11 April 2013

Black Redstart: Mega

My enthusiasm from last night was getting to the point it was being sorely tested: absolutely bugger all on my circuit round by the Jubilee (no waders), through the SSSI (no chats), and around the brooms (no ouzels) - and I was on my way to the Esso garage for a pick-me-up Costa and bun and then the park.  Who should I bump into but local family hero Mr Lethbridge, similarly underwhelmed by the morning's offerings. Instead of my coffee I escorted him to the Alex.  "Swallow" we said in unison as we climbed up the hillocks on the south-side.  They were hard to make out in the murk as they scythed their way over the water, and even harder to count. We agreed a compromise of three and a half. That sorted I walked him off the patch.

Wet footed I trod back to Alex.  Definitely four Swallow now. As they danced over the dark water, I watched a chiffy climbing through the birch.  Having not taken a picture yet, I thought if it should just pop out on to a branch...  It flitted further long the straggling clumps of trees and I followed. Turning up the west side I saw a larger bird flit into the same tree as my warbler.  Great Tit I confidently assumed.

The Great Tit then did the decent thing and perched out on to one of the more visible platforms and became a Black Redstart. I knew that would make Mr Lethbridge happy on his journey to the salt mines.

Another bird of myth from the records expunged. Just a 42 year wait for this one. I thought I had one on the other side of the Alex two years ago (hang about, isn't there some kind of law on this kind of situation?), but I had to let it go on the grounds of being a tad crap and not smart enough to outsmart a smart bird.

Shortly afterwards Tim arrived.  Luckily he had been late leaving for work, and luckily I refound the bird. He left and Steve turned up.  A lifer for him, lazy bugger, told him he should go down to Rainham for them. Now what we assumed must be a female began to sing, so a first winter male then.

After Steve, Tony, which meant I spent most of the morning standing around in my very wet boots.
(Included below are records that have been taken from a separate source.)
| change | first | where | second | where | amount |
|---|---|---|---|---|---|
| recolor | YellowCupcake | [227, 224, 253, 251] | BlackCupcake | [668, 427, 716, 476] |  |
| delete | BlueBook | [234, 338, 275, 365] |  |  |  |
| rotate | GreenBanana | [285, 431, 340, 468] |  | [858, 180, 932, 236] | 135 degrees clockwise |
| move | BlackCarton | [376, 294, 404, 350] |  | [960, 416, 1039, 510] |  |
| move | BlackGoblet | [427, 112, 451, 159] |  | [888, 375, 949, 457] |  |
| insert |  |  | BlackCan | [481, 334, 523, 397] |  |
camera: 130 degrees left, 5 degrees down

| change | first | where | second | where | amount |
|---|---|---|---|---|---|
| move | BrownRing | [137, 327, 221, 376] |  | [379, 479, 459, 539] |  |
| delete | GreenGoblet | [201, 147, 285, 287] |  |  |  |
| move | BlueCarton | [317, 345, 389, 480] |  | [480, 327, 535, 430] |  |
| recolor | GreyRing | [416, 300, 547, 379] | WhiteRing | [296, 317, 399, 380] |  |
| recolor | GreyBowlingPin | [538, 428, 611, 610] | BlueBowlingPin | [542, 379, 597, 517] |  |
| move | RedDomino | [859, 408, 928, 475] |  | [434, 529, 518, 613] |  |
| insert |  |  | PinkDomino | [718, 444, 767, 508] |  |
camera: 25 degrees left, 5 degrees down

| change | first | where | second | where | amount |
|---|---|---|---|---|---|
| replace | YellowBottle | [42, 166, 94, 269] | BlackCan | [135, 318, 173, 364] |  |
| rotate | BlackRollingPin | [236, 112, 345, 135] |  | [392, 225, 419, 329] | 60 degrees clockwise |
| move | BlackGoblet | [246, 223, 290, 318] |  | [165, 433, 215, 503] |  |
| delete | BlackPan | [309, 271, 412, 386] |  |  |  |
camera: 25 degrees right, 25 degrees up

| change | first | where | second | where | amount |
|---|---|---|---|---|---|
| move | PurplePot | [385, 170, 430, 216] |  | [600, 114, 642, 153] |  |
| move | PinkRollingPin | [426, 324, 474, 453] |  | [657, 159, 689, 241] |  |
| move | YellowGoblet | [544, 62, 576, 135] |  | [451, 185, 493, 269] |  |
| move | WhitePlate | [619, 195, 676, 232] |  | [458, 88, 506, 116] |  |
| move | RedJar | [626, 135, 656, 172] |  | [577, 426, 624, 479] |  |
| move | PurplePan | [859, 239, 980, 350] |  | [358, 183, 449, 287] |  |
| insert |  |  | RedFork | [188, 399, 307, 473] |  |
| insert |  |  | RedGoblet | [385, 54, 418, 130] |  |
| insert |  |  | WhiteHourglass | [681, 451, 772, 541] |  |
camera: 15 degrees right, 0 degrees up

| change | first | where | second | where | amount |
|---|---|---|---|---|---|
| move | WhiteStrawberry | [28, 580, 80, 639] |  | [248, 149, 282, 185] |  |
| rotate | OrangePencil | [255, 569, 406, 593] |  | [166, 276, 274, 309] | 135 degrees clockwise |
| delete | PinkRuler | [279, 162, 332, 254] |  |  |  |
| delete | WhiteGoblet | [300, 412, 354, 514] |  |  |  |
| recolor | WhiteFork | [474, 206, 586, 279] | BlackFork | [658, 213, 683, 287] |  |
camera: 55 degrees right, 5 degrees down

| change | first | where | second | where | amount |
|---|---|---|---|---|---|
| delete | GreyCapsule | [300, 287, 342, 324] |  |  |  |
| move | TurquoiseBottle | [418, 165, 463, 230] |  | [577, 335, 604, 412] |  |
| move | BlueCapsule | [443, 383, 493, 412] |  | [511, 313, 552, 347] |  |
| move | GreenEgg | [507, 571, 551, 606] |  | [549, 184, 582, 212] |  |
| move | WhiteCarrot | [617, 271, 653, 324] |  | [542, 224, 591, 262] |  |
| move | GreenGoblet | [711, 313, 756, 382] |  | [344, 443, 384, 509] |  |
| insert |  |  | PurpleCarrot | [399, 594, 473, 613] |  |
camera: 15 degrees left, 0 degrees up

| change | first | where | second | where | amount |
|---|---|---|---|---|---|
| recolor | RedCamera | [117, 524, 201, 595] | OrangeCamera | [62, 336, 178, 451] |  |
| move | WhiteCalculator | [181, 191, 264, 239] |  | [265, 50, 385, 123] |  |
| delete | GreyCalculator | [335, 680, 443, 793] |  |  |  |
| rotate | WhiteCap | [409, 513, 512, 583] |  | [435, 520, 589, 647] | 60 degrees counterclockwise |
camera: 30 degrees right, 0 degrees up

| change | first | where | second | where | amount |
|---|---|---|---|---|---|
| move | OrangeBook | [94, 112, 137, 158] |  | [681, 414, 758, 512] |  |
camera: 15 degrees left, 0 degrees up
The Swallows kept me entertained and Steve had found a Sand Martin in amongst them. The poor Swallows were obviously finding it hard work, unlike the flycatching Redstart, and every so often would go and sit it out on a tree in the Alex scrub.  There were now seven of them.

After Tony turned up, I finally made a bolt for it on the premise I was going to find a Common Redstart or ouzel or something.  I found lots of singing Redwing instead. And that was good too!